PROBLEM: With every picture left out, restate the listing below exactly as written.

SUPPLIED DATA:
[Start of section]

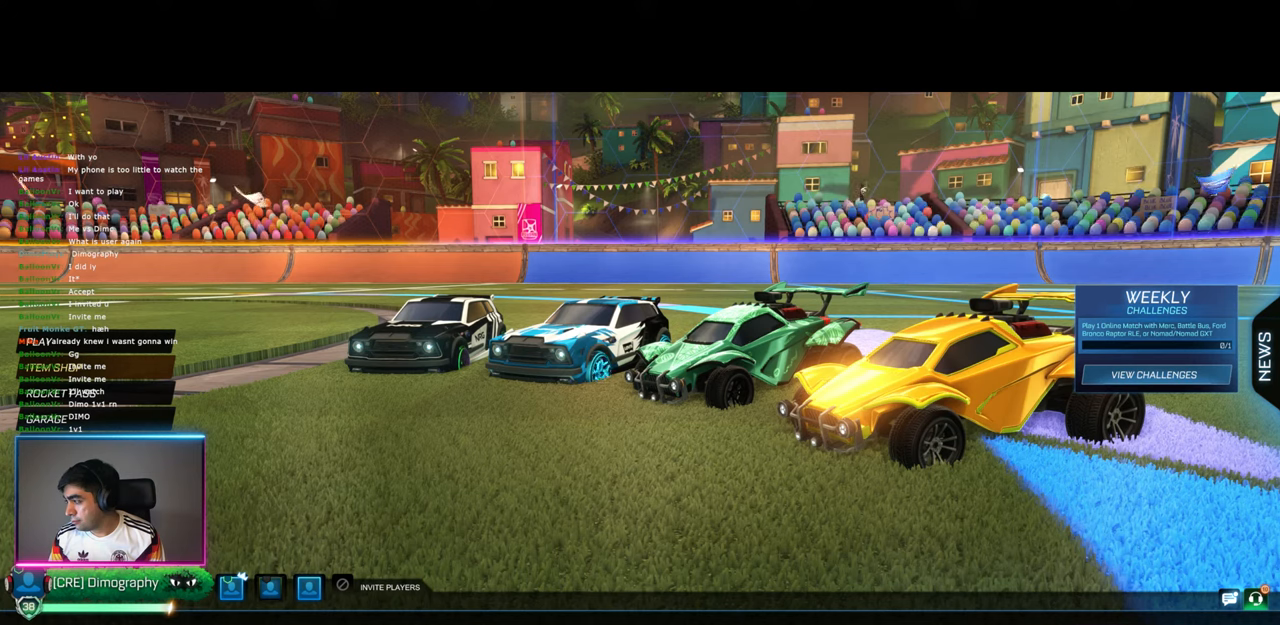
{"keys": [], "mouse": [], "events": []}
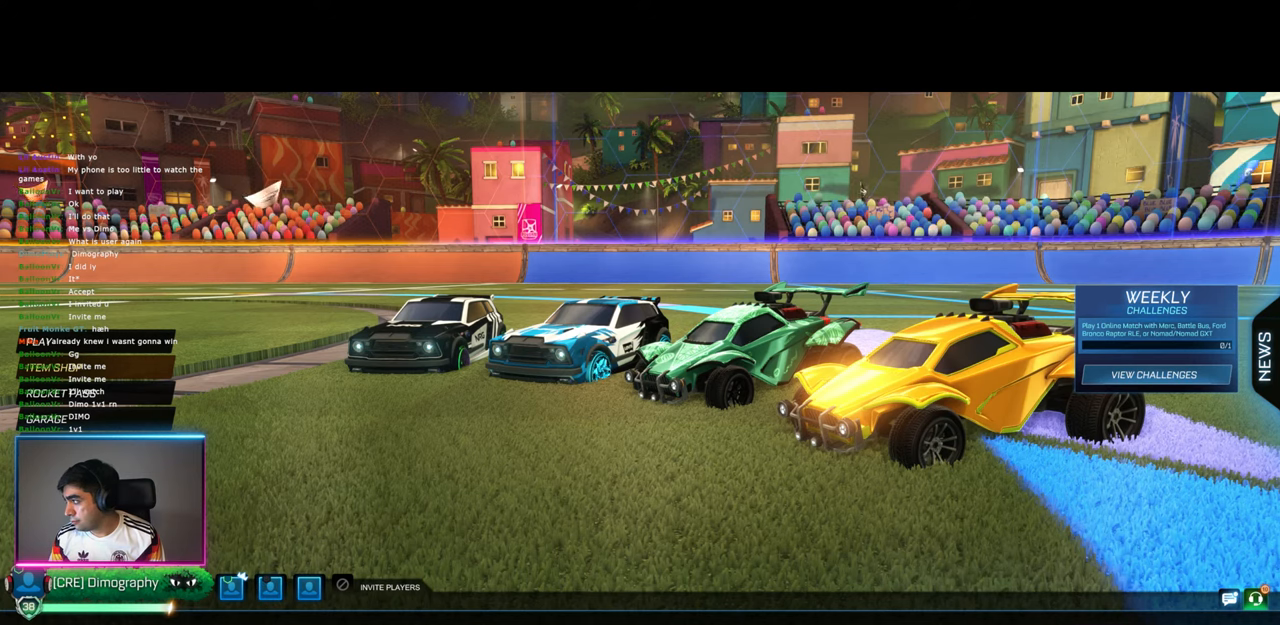
{"keys": [], "mouse": [], "events": [[117, "mouse_left", "down"], [250, "mouse_left", "up"]]}
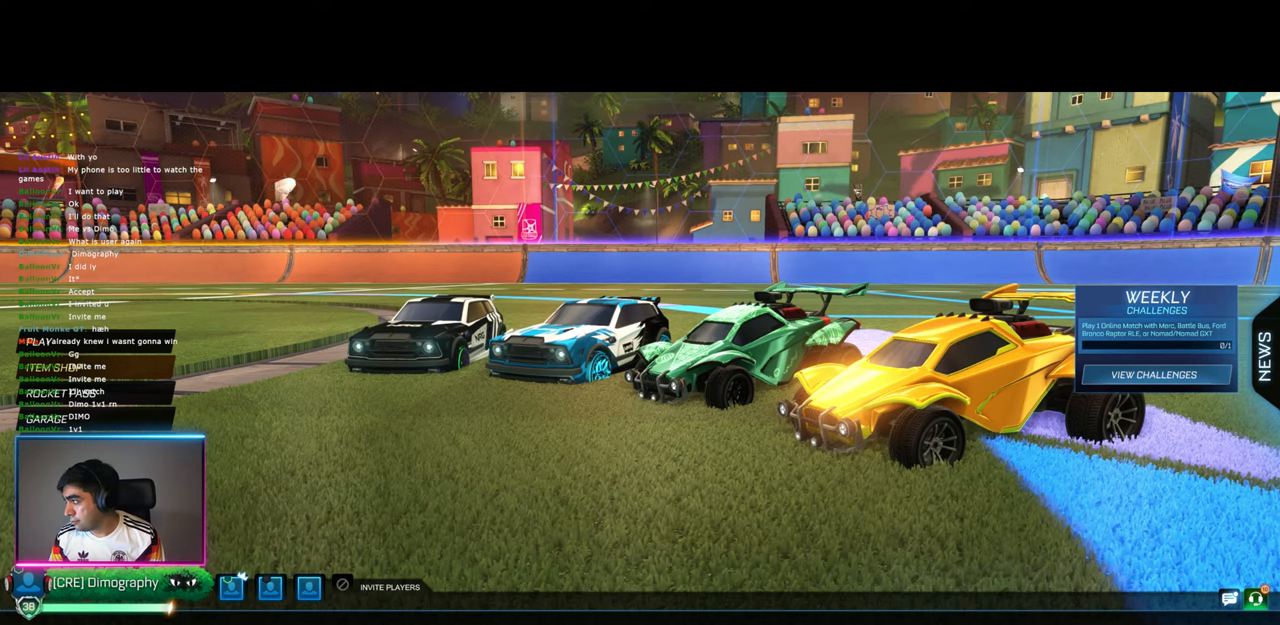
{"keys": [], "mouse": [], "events": []}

[End of section]

RESULT OF THE EXERCISE:
{"keys": [], "mouse": [], "events": []}
{"keys": [], "mouse": [], "events": [[117, "mouse_left", "down"], [250, "mouse_left", "up"]]}
{"keys": [], "mouse": [], "events": []}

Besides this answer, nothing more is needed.